* [Requirement]:
Please give back, word for word, only the lines starting at the one containing "[What TPMs Do" and ending at the one containing "[The Atlassian Team" within the material below.
# # # # # # #
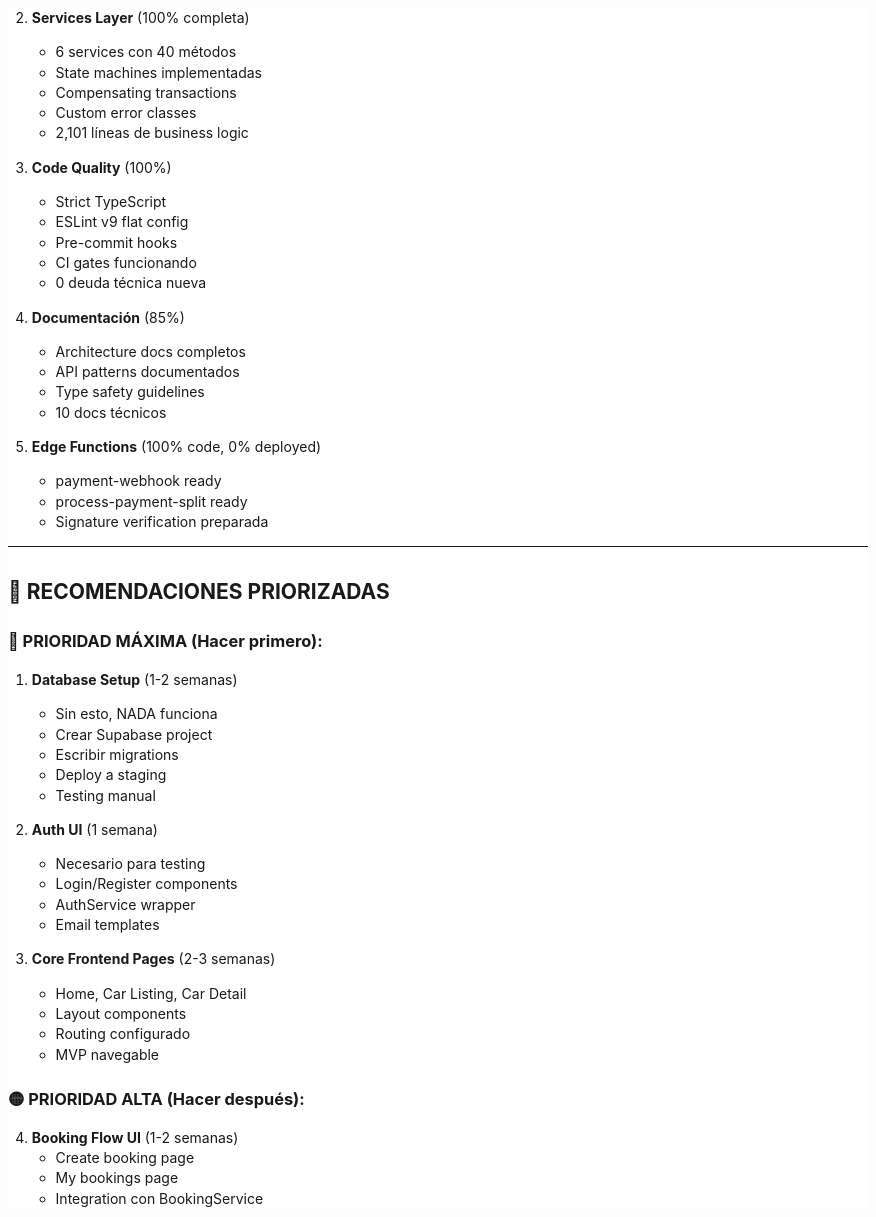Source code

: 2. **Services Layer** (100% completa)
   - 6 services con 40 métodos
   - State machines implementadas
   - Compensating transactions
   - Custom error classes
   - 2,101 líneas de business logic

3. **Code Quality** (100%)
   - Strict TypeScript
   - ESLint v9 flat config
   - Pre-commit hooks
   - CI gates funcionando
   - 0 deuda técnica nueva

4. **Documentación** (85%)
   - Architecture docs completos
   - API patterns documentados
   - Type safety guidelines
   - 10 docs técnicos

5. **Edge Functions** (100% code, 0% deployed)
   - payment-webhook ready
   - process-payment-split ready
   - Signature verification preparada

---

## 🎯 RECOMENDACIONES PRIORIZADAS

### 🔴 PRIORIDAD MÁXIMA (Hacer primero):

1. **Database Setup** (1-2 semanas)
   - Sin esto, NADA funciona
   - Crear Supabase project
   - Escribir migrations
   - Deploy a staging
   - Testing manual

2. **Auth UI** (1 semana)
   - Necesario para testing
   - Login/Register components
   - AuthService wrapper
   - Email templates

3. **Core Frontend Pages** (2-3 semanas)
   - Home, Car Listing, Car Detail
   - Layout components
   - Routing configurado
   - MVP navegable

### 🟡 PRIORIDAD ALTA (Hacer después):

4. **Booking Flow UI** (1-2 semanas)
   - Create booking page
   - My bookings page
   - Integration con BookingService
# # # # # # #
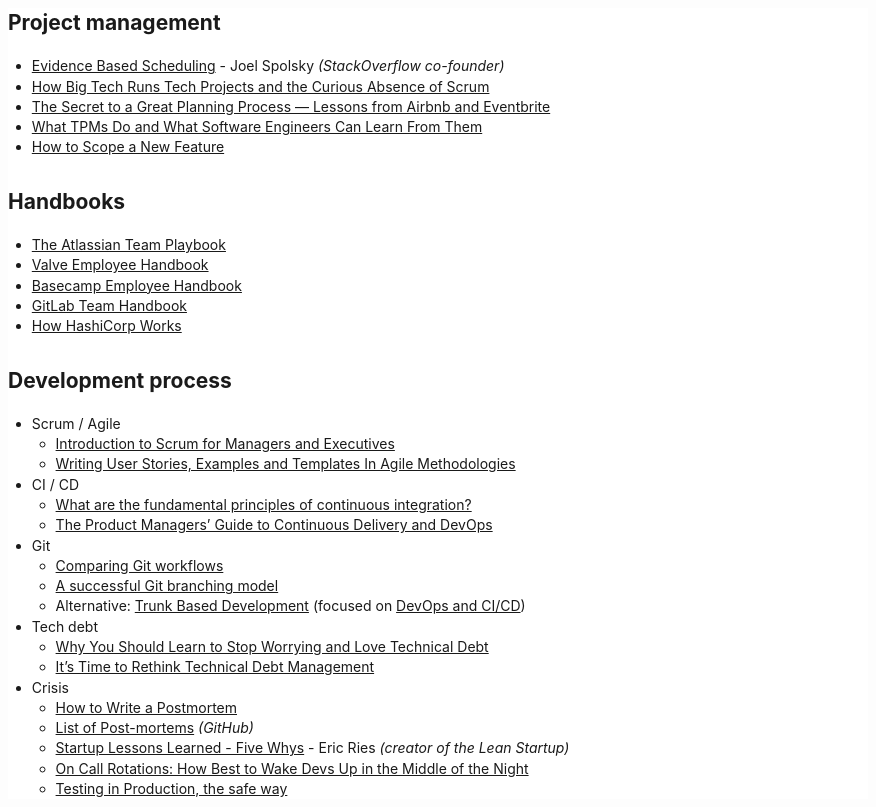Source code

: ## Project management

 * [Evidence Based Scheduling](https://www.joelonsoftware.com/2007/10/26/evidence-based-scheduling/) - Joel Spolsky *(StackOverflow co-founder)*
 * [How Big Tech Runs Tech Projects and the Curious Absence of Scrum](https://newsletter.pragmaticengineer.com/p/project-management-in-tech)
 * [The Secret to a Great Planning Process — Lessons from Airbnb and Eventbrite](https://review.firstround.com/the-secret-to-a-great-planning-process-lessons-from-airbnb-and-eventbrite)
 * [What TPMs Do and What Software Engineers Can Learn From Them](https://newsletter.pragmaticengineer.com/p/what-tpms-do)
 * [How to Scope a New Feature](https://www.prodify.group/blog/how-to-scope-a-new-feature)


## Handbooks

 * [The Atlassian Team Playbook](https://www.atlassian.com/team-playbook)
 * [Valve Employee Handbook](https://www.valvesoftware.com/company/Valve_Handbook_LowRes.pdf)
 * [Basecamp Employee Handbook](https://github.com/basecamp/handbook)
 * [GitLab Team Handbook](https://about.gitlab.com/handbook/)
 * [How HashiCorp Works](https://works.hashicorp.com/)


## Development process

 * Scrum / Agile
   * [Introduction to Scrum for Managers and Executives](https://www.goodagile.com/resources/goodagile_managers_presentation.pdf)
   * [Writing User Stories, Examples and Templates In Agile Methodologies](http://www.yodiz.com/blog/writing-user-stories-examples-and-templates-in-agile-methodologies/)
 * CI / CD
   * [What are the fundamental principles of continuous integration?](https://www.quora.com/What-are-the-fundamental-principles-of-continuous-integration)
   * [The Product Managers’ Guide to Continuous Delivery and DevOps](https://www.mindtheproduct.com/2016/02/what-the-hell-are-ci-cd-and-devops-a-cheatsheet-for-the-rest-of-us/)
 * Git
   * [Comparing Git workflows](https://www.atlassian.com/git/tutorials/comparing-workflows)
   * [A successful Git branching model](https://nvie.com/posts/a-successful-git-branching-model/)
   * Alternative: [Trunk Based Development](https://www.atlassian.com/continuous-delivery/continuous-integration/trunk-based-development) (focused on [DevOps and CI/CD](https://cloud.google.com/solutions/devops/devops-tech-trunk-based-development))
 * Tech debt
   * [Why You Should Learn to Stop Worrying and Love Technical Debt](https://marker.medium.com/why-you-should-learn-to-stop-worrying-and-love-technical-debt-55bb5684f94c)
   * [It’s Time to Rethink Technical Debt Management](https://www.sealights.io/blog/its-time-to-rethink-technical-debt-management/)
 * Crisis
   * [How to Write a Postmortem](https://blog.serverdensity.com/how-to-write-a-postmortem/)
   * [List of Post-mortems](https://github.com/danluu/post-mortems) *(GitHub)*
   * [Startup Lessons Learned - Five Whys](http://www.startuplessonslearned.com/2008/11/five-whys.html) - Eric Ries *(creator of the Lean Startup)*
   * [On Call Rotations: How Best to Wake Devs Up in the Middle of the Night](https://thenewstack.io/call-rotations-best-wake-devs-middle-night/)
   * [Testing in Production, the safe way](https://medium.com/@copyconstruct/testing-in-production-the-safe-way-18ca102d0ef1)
# # # # # # #
* [Response area]:
 * [What TPMs Do and What Software Engineers Can Learn From Them](https://newsletter.pragmaticengineer.com/p/what-tpms-do)
 * [How to Scope a New Feature](https://www.prodify.group/blog/how-to-scope-a-new-feature)


## Handbooks

 * [The Atlassian Team Playbook](https://www.atlassian.com/team-playbook)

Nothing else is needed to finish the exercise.